= Exercise instructions =
1. According to the Thomas Hoadley sketch, where and on what date was Thomas Hoadley born?
2. Reproduce the passage of the Thomas Hoadley sketch that begins at the words "Pages: 46-48" and stops after the words "highest commercial standards.".

*** Page extract ***

Thomas Hoadley
 

Stark County, Illinois and its People:  A Record of Settlement,
Organization, Progress and Achievement, (1916)
Pages: 46-48
Submitted by Danni Hopkins


     Among Stark county’s well known business men is Thomas Hoadley, who is engaged in the grain and lumber trade at La Fayette. He has been connected with this line of business activity for a longer period than any other grain merchant of Stark county, for he began dealing in grain thirty-seven years ago and for twenty-seven years has been thus engaged in the county in which he now makes his home. He is honored and respected by all, not alone by reason of the success he has achieved but also owing to the straight-forward business policy which he has ever followed, his course measuring up to the highest commercial standards.
     Mr. Hoadley is a native of New York, his birth having occurred at Tuckahoe, Westchester county, December 27, 1854. His father, Richard Hoadley, was a native of the same county and was a son of Thomas Hoadley, a native of England, who was there reared and learned the blacksmith’s trade. After working at the forge for a few years in England he determined to try his fortune in the new world and crossed the Atlantic to the United States, settling at White Plains, New York. There he largely devoted his time and energies to the business of tool making. His son, Richard Hoadley, was reared in the Empire state, where he learned the trades of blacksmithing and tool making, devoting a number of years to that kind of work. Before leaving New York he was married to Miss Hannah Mort, a native of New York and of English lineage. They afterward removed westward to Ohio and for a year Mr. Hoadley worked at his trade in Cleveland, after which he came to Illinois, settling at Long Ridge, Stark county, about 1850. There he built a shop and carried on business. He was a natural mechanic, possessing marked ingenuity along mechanical lines, and for some year he successfully continued in business at Long Ridge, but later disposed of his interests there and removed to Sparland, where he again engaged in business in the line of his trade. He was afterward employed in a shop in Toulon and then opened an establishment for the manufacture of carriages and buggies, in addition to which he maintained a blacksmith shop. He did very fine work as a carriage and buggy builder and his exhibits at state fairs won various premiums. He never lowered the standard of workmanship, which was of superior quality and finish. He carried on business at Toulon for a number of years and became widely known, the products of his factory finding favor among those who cared for the best that is to be obtained. While living in Sparland he lost his first wife and later he married again. He is now living retired in Toulon, where he has a circle of friends almost coextensive with the circle of his acquaintance.

*** End of Page extract ***
*** The data ***

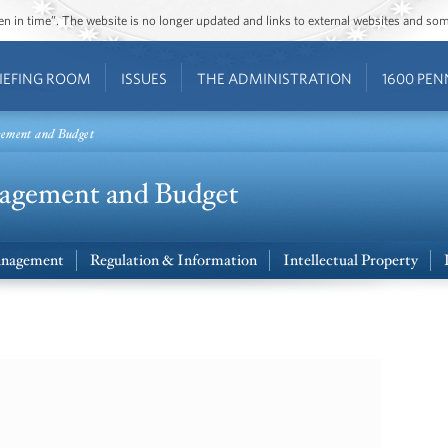
ozen in time”. The website is no longer updated and links to external websites and s
IEFING ROOM
ISSUES
THE ADMINISTRATION
1600 PEN
gement and Budget
nagement
Regulation & Information
Intellectual Property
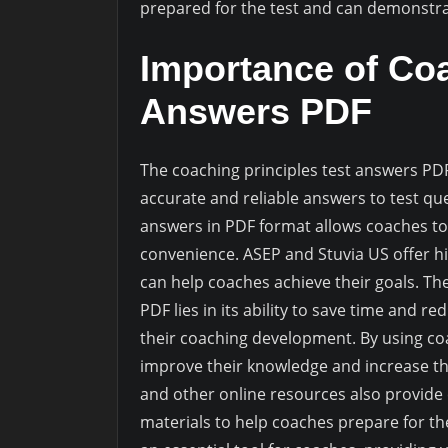
prepared for the test and can demonstrat
Importance of Coa
Answers PDF
The coaching principles test answers PDF
accurate and reliable answers to test que
answers in PDF format allows coaches to 
convenience. ASEP and Stuvia US offer hi
can help coaches achieve their goals. Th
PDF lies in its ability to save time and r
their coaching development. By using co
improve their knowledge and increase thei
and other online resources also provide
materials to help coaches prepare for the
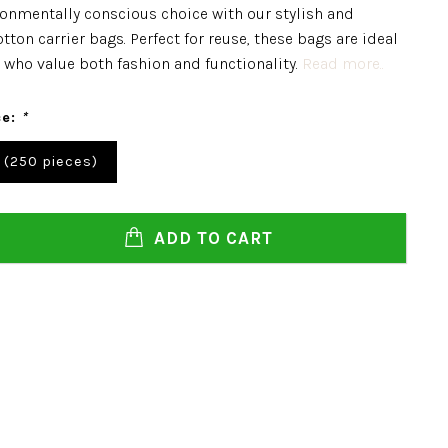
onmentally conscious choice with our stylish and
tton carrier bags. Perfect for reuse, these bags are ideal
 who value both fashion and functionality.
Read more..
ce:
*
 (250 pieces)
ADD TO CART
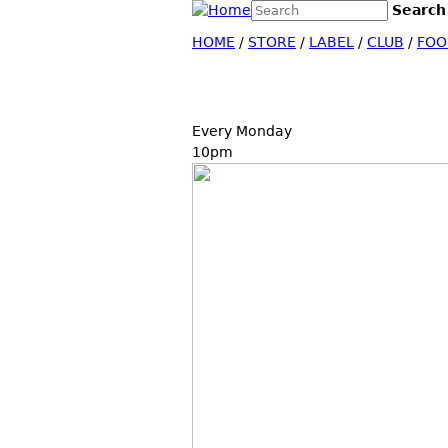
Search this site
Search
Search form
HOME
/
STORE
/
LABEL
/
CLUB
/
FOO
Every Monday
10pm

*** End of The data ***

= Solutions =
1. He was born at Tuckahoe, Westchester county, New York, on December 27, 1854.

2.
Pages: 46-48
Submitted by Danni Hopkins


     Among Stark county’s well known business men is Thomas Hoadley, who is engaged in the grain and lumber trade at La Fayette. He has been connected with this line of business activity for a longer period than any other grain merchant of Stark county, for he began dealing in grain thirty-seven years ago and for twenty-seven years has been thus engaged in the county in which he now makes his home. He is honored and respected by all, not alone by reason of the success he has achieved but also owing to the straight-forward business policy which he has ever followed, his course measuring up to the highest commercial standards.